The impact of climate change on boreal forests of the Barents region is becoming more pronounced. The existing studies predict in the near future an increase in negative phenomena, such as windfalls, fires, forest diseases, and outbreaks of pests. Moreover, spruce forests will suffer the most from climate change, which will inevitably lead to changes in the forest resource base and its accessibility for forest users. To preserve the potential of the Northern taiga forests it is necessary to adapt existing forest management practices to climatic and socio-economic changes.

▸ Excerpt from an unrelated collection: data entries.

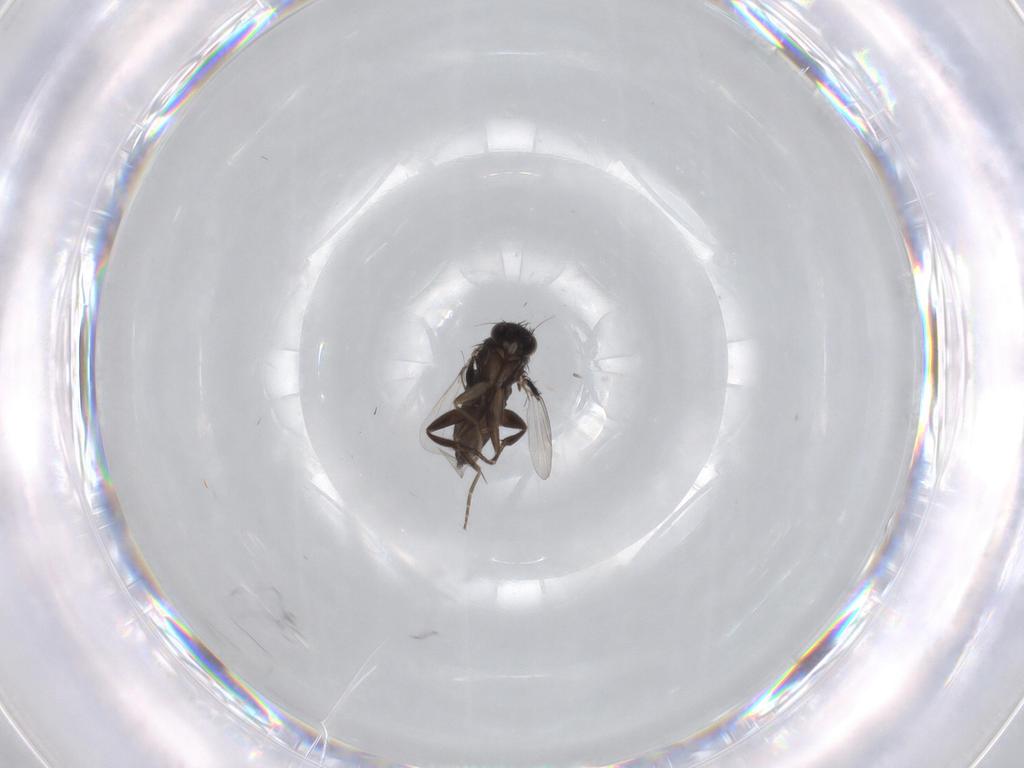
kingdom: Animalia
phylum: Arthropoda
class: Insecta
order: Diptera
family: Phoridae
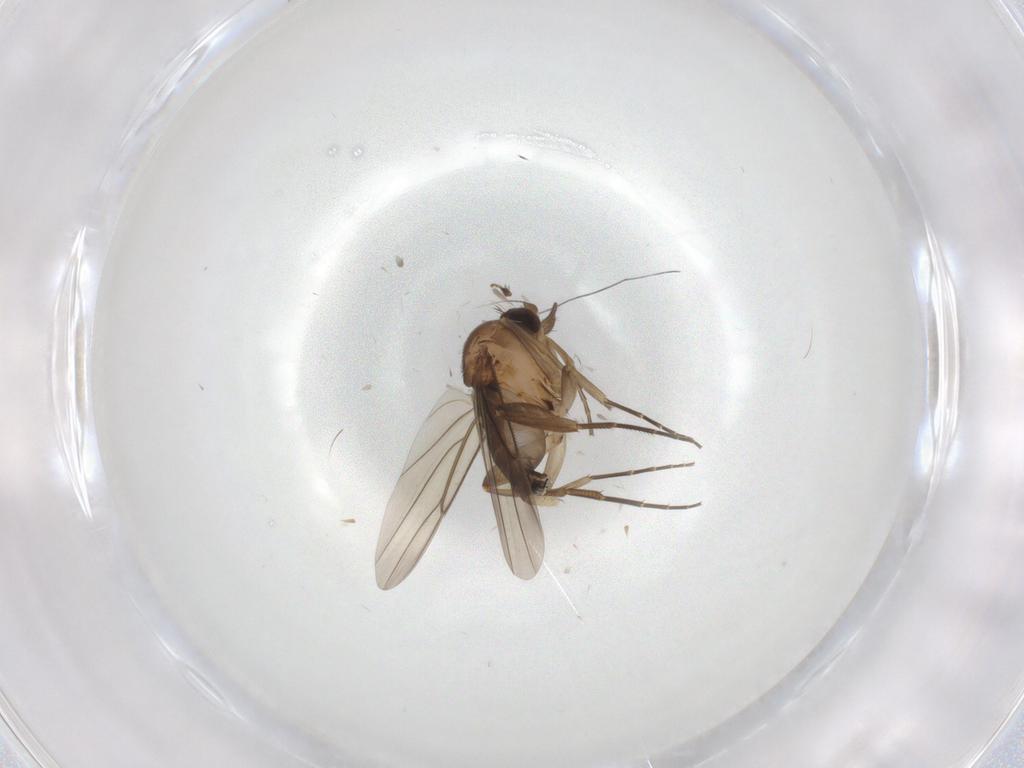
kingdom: Animalia
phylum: Arthropoda
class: Insecta
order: Diptera
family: Phoridae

This is what the joint project launched by WWF Russia, Swedish Forest Agency (SFA), Finnish Association for Nature Conservation (FANC), Swedish University of Agricultural Sciences (SLU) and ILIM Group is dedicated to.
The project will identify and present the best forest management practices that will help timber companies to improve their sustainability and adapt to forest management under changing natural, economic and social conditions. In order to present the best practices, it is planned to create an online tool with up-to-date information on existing forest management practices in Scandinavia and Russia. In addition, it is planned to develop practical courses and conduct field training to improve the skills of forest sector specialists.
Largest Russian timber company ILIM is one of the partners of the project. It is assumed that pilot (demonstration) areas will be organized on leased forest areas to test some of the best forest management practices.